Forschung zum Mikrobiom im Darm – ein bewegliches Ziel
Dirk Haller
Further Information

Publication History

Publication Date:
06 September 2013 (online)

Zoom Image

Der Darm bietet Lebensraum für eine enorme Zahl an Mikroorganismen, und ist das am dichtesten besiedelte mikrobielle Ökosystem, das in der Natur vorkommt. Die Gesamtheit dieser komplexen Mikrobiota, einschließlich deren Gene, wird auch als intestinales Mikrobiom bezeichnet. Die Etablierung neuer Technologien im Bereich der Hochdurchsatzsequenzierung hat die Erforschung dieses Lebensraumes revolutioniert. Je größer allerdings die Fortschritte in der Beschreibung des Mikrobioms von gesunden und erkrankten Bevölkerungsgruppen sind, umso deutlicher wird der Mangel an kausaler Information zur Wirkung des mikrobiellen Ökosystems auf die Gesunderhaltung des Menschen.

Enorme Anstrengungen der beiden Sequenzierungskonsortien aus USA (Human Microbiome Project; HMP) und Europa (Metagenomics of the Human Intestinal Tract; MetaHIT) über die vergangenen 5 Jahre lieferten hochinteressante Einblicke in die taxonomische und funktionelle Welt des intestinalen Mikrobioms. Zahlreiche Studien verdeutlichen den enormen Einfluss von Lebensraum (Afrika vs. Europa), Alter, Ernährung oder Erkrankungszustand (Adipositas, Typ-2-Diabetes, chronisch entzündliche Darmerkrankungen, Infektionen usw.) auf die Vielfalt und Zusammensetzung des mikrobiellen Milieus im Darm.

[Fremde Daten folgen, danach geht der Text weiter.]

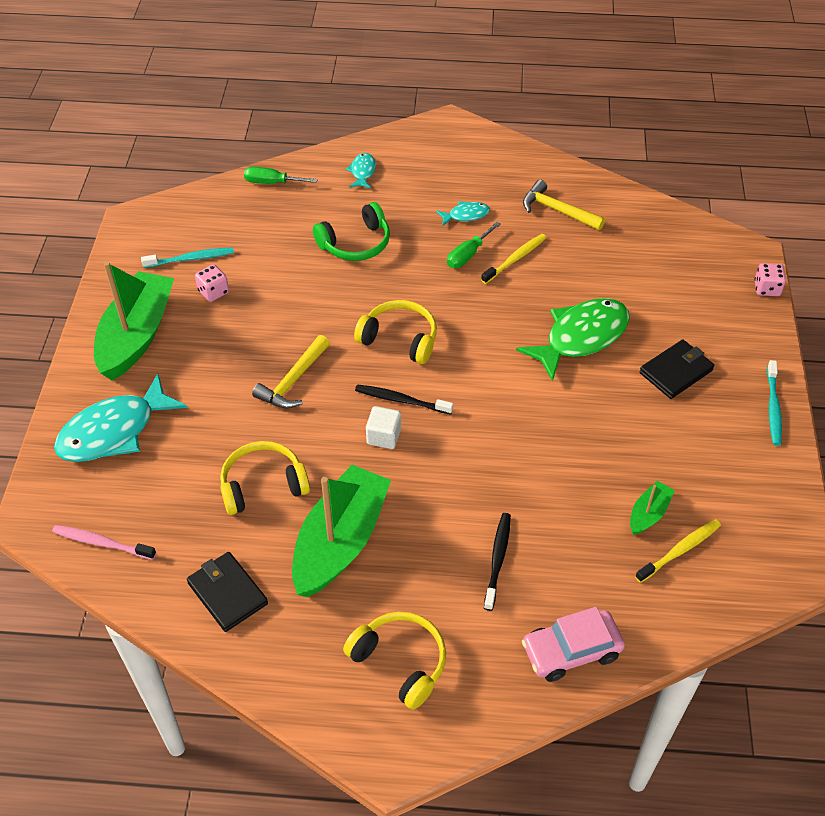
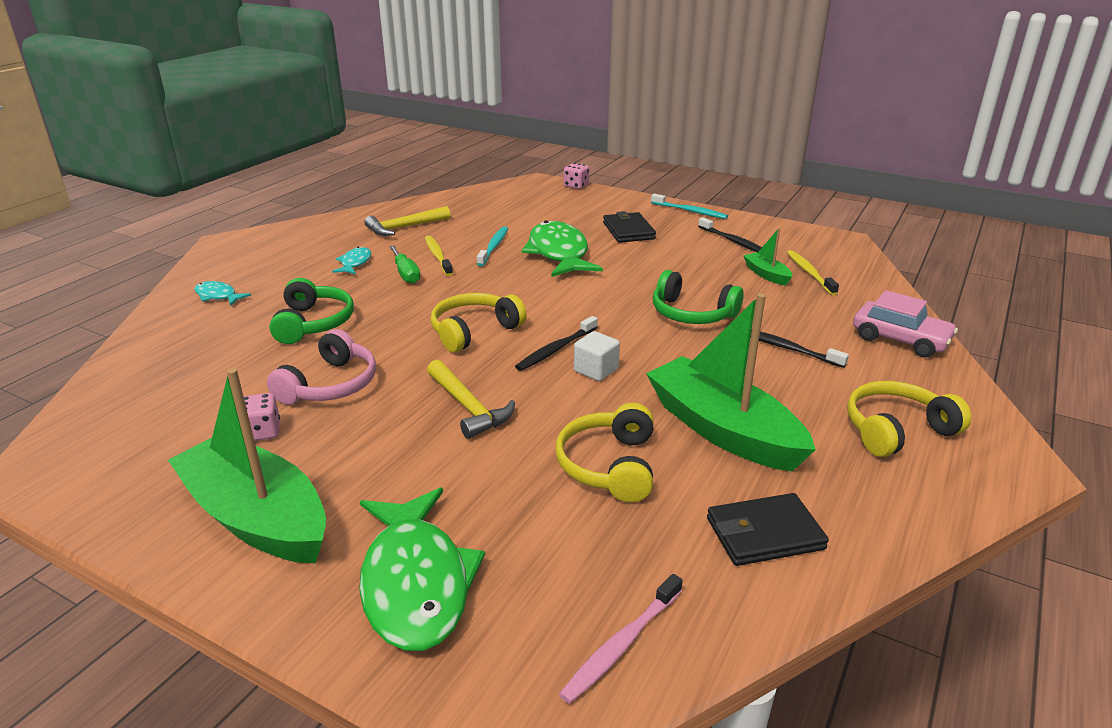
camera: 65 degrees left, 20 degrees down
(114, 431) = (416, 582): turquoise fish -> green fish
(191, 259) = (180, 437): turquoise toothbrush -> turquoise toothbrush (493, 247)
(272, 182) = (144, 350): green screwdriver -> none
(281, 295) = (330, 385): none -> pink headphones
(521, 473) = (692, 313): none -> green headphones
(571, 651) = (900, 339): pink car -> pink car turned 60 degrees counterclockwise
(715, 466) = (733, 241): none -> black toothbrush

Diese meist im Bevölkerungsquerschnitt angesiedelten Studien liefern erste Hinweise zur Bedeutung der Mikrobiota für den Menschen, sind aber meist assoziativ und lassen daher Fragen zur Kausalität und Signifikanz weitestgehend offen. Eines ist allerdings klar: Die intestinale Mikrobiota ist ein offenes Gleichgewicht mit vielen Variablen und individueller Zusammensetzung (Stamm- bis Speziesebene) – also ein sehr bewegliches Ziel.

Die systematische Anwendung hypothesenfreier Profilierungstechnologien (Metagenomic, Metabolomic usw.) in prospektiven Bevölkerungskohorten mit einer Laufzeit über Jahrzehnte wird zur Klärung der Frage beitragen, wie bedeutsam das Ökosystem als Ganzes für die Gesundheit des Menschen ist. Parallel dazu muss die Wissenschaft wieder mehr Wert auf die Klärung spezifischer Fragen zur Funktionalität einzelner Mikroorganismen im Kontext der komplexen Mikrobiota legen. Dazu gehören auch die Identifizierung, Kultivierung und Sequenzierung bisher schwer zugänglicher bzw. unbekannter Mikroorganismen. Mit Blick auf die Charakterisierung von Mechanismen zur wechselseitigen Beeinflussung von Mikroben und Wirt, sind Modellsysteme von großer Bedeutung. Die Kolonisierung keimfreier (steriler) Tiere, u. a. auch mit Relevanz für Krankheitsprozesse, mit definierten Mikroorganismen, ist ein wertvolles Hilfsmittel, die Mikroben-Wirt-Interaktionen zu studieren. Diese Methoden sind aufwendig und teuer, was den Bedarf an gezielter Forschungsförderung enorm erhöht.

Wissend um die Bedeutung von Verständnis jenseits deskriptiver Daten und Assoziationen, hat die Deutsche Forschungsgemeinschaft ein neues Schwerpunktprogramm (SPP 1656; www.intestinal-microbiota.de) mit einem Volumen bis 16 Mio. Euro auf den Weg gebracht, unter dessen Flagge seit Juni diesen Jahres 22 Arbeitsgruppen aus der Mikrobiologie, Immunologie, Gastroenterologie und Ernährungswissenschaft in Deutschland zum Aspekt „Intestinale Mikrobiota – ein Ökosystem an der Schnittstelle zwischen Immunhomöostase und Entzündung“ gemeinsam arbeiten. Ziel ist es, die Funktionalität von Mikroorganismen im Kontext eines komplexen Ökosystems auf physiologische und krankheitsrelevante Prozesse zu untersuchen.

Ring frei für eine post-metagenomische Ära in der Mikrobiomforschung!